**Travail demandé**
a) D’après l’extrait sur les lois contre la contrefaçon, quels sont les principaux apports de la loi du 11 mars 2014 ?
b) Poursuivez l’extrait sur les lois contre la contrefaçon à partir de sa dernière phrase.

┌─ Extrait proposé

Si les médias spécialisés indiquent que le titre de ces lois est explicite, l’application par les juges du fond des textes fut bien différente et la sanction de la contrefaçon, notamment par la 3ème Chambre du Tribunal de Grande Instance de Paris, a pris une autre dimension comparée  aux décisions prononcées par les Tribunaux de Commerce.

La loi de 2007 de lutte contre la contrefaçon, en attribuant compétence exclusive aux Tribunaux de Grande Instance, a eu, dans les faits, des conséquences contraires à la terminologie de son titre.

Les principaux apports de la loi du 11 mars 2014 sont d’améliorer l’indemnisation des victimes et de clarifier le droit à l’information. Dans ces conditions, le praticien ne peut qu’être étonné de l’introduction d’une nullité supplémentaire des opérations de saisie-contrefaçon en matière de droit d’auteur. Enfin, le texte en vigueur renforce les moyens d’action des douanes.

└─
┌─ Enregistrements fournis

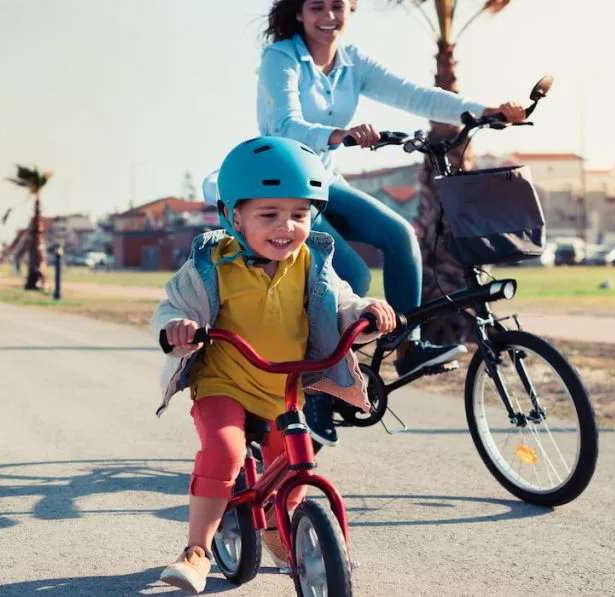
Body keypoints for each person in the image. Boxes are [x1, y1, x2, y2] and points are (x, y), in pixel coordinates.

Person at [256, 0, 528, 445]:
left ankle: (409, 346)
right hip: (286, 187)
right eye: (316, 7)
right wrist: (339, 135)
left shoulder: (353, 63)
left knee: (401, 235)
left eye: (337, 6)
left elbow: (415, 95)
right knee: (353, 273)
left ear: (351, 9)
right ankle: (321, 386)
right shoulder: (281, 58)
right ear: (301, 14)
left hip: (326, 179)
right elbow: (286, 123)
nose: (328, 16)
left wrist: (485, 110)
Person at [153, 136, 397, 594]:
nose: (286, 226)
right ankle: (198, 551)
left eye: (300, 215)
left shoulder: (310, 262)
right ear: (233, 216)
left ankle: (279, 528)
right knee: (224, 452)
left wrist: (366, 314)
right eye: (269, 214)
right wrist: (177, 328)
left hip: (282, 389)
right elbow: (171, 308)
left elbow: (340, 303)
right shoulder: (213, 264)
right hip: (222, 382)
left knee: (290, 461)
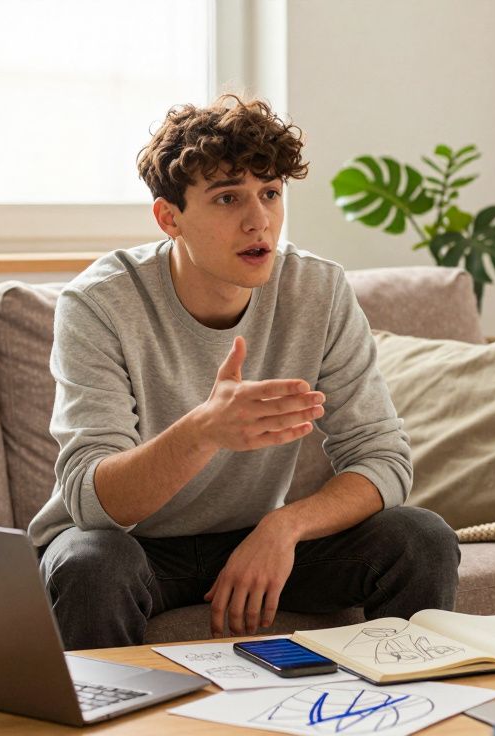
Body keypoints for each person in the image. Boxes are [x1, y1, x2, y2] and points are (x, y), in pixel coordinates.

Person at [26, 94, 460, 649]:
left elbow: (384, 459)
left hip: (251, 533)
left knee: (421, 538)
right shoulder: (99, 303)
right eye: (228, 198)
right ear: (169, 217)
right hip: (129, 546)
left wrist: (285, 526)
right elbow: (93, 503)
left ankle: (405, 695)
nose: (259, 221)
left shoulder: (318, 289)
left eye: (270, 194)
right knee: (92, 565)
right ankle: (109, 705)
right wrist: (204, 430)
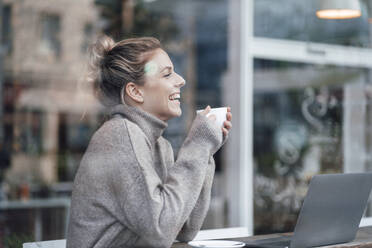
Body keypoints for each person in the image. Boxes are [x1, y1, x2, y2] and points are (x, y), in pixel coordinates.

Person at [66, 35, 232, 248]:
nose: (180, 80)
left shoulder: (158, 145)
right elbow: (161, 230)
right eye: (167, 74)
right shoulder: (119, 136)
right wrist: (198, 145)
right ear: (135, 91)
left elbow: (183, 229)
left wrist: (205, 151)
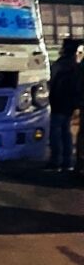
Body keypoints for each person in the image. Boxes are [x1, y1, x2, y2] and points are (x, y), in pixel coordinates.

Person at [47, 37, 83, 171]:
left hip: (57, 103)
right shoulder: (76, 66)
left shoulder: (60, 65)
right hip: (69, 105)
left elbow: (52, 83)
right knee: (66, 133)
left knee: (56, 132)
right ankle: (67, 162)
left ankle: (55, 161)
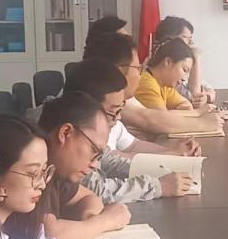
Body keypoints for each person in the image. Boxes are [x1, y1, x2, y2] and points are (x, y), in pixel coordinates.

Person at [64, 59, 195, 202]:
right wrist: (157, 186)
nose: (118, 118)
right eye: (113, 111)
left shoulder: (88, 134)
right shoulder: (71, 140)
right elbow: (97, 191)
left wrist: (171, 164)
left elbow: (112, 163)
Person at [36, 91, 133, 239]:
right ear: (65, 133)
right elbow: (49, 237)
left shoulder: (57, 169)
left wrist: (89, 218)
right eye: (94, 151)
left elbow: (88, 197)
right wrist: (105, 221)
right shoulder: (33, 167)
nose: (95, 164)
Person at [83, 31, 224, 136]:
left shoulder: (122, 98)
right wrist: (202, 121)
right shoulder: (107, 99)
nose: (140, 74)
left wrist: (173, 152)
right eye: (137, 68)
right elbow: (152, 119)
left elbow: (132, 146)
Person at [153, 15, 215, 106]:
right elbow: (193, 99)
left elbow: (209, 88)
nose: (191, 43)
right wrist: (196, 57)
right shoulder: (167, 68)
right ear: (170, 39)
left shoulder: (182, 62)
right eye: (186, 38)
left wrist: (207, 96)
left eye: (191, 38)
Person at [135, 38, 195, 110]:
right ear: (168, 62)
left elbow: (187, 106)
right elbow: (162, 116)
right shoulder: (146, 84)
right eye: (184, 70)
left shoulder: (165, 85)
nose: (184, 78)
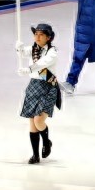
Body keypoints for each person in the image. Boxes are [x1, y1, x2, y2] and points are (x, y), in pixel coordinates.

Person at [17, 23, 59, 164]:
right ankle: (35, 155)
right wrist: (19, 48)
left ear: (48, 37)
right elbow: (23, 53)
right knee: (32, 123)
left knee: (39, 120)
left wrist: (29, 69)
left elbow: (42, 63)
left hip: (48, 87)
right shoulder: (33, 49)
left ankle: (46, 142)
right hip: (34, 86)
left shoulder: (52, 52)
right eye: (36, 34)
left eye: (41, 35)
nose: (37, 37)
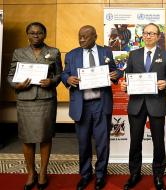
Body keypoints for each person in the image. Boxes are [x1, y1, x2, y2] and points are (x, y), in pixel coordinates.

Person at [61, 25, 121, 190]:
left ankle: (101, 175)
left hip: (101, 103)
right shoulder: (72, 55)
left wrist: (116, 75)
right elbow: (64, 74)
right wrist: (68, 79)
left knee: (102, 143)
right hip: (82, 105)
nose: (81, 40)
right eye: (79, 36)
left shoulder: (106, 52)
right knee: (83, 143)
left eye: (85, 37)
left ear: (95, 36)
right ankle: (85, 175)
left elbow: (115, 71)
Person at [7, 22, 62, 190]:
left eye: (39, 33)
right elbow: (11, 75)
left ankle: (43, 172)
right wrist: (17, 85)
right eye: (32, 33)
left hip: (46, 100)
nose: (36, 35)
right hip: (25, 100)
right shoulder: (19, 52)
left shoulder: (53, 52)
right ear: (28, 35)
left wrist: (52, 81)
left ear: (45, 34)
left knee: (45, 137)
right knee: (26, 138)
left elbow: (60, 74)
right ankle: (31, 173)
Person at [121, 23, 166, 190]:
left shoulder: (165, 55)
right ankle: (134, 173)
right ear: (142, 36)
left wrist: (165, 83)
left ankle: (158, 175)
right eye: (145, 33)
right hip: (136, 104)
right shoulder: (133, 54)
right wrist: (125, 85)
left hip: (156, 103)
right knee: (135, 141)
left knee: (159, 143)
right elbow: (127, 77)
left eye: (152, 33)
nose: (148, 36)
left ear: (158, 36)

└─

**Réponses attendues**
a) Améliorer l’indemnisation des victimes et clarifier le droit à l’information.

b)
1)    L’indemnisation des victimes

"Pour fixer les dommages et intérêts, la juridiction prend en considération distinctement :

 1° Les conséquences économiques négatives de l'atteinte aux droits, dont le manque à gagner et la perte subis par la partie lésée ;

 2° Le préjudice moral causé à cette dernière ;

 3° Et les bénéfices réalisés par l'auteur de l'atteinte aux droits, y compris les économies d'investissements intellectuels, matériels et promotionnels que celui-ci a retirées de l'atteinte aux droits.

Toutefois, la juridiction peut, à titre d'alternative et sur demande de la partie lésée, allouer à titre de dommages et intérêts une somme forfaitaire. Cette somme est supérieure au montant des redevances ou droits qui auraient été dus si l'auteur de l'atteinte avait demandé l'autorisation d'utiliser le droit auquel il a porté atteinte. Cette somme n'est pas exclusive de l'indemnisation du préjudice moral causé à la partie lésée."

(Articles L.331-1-3, L.521-7, L.615-7, L.623-28, L.716-14 et L.722-6 du Code de la Propriété Intellectuelle)

La doctrine en déduit que les juges devront allouer une somme par poste de préjudice.

Les économies réalisées par le contrefacteur en termes d’investissement de création et de promotion pourront également être pris en compte, ce qui était déjà le cas dans la jurisprudence, à la condition que la victime soit capable d’individualiser les investissements engagés pour le produit copié en particulier.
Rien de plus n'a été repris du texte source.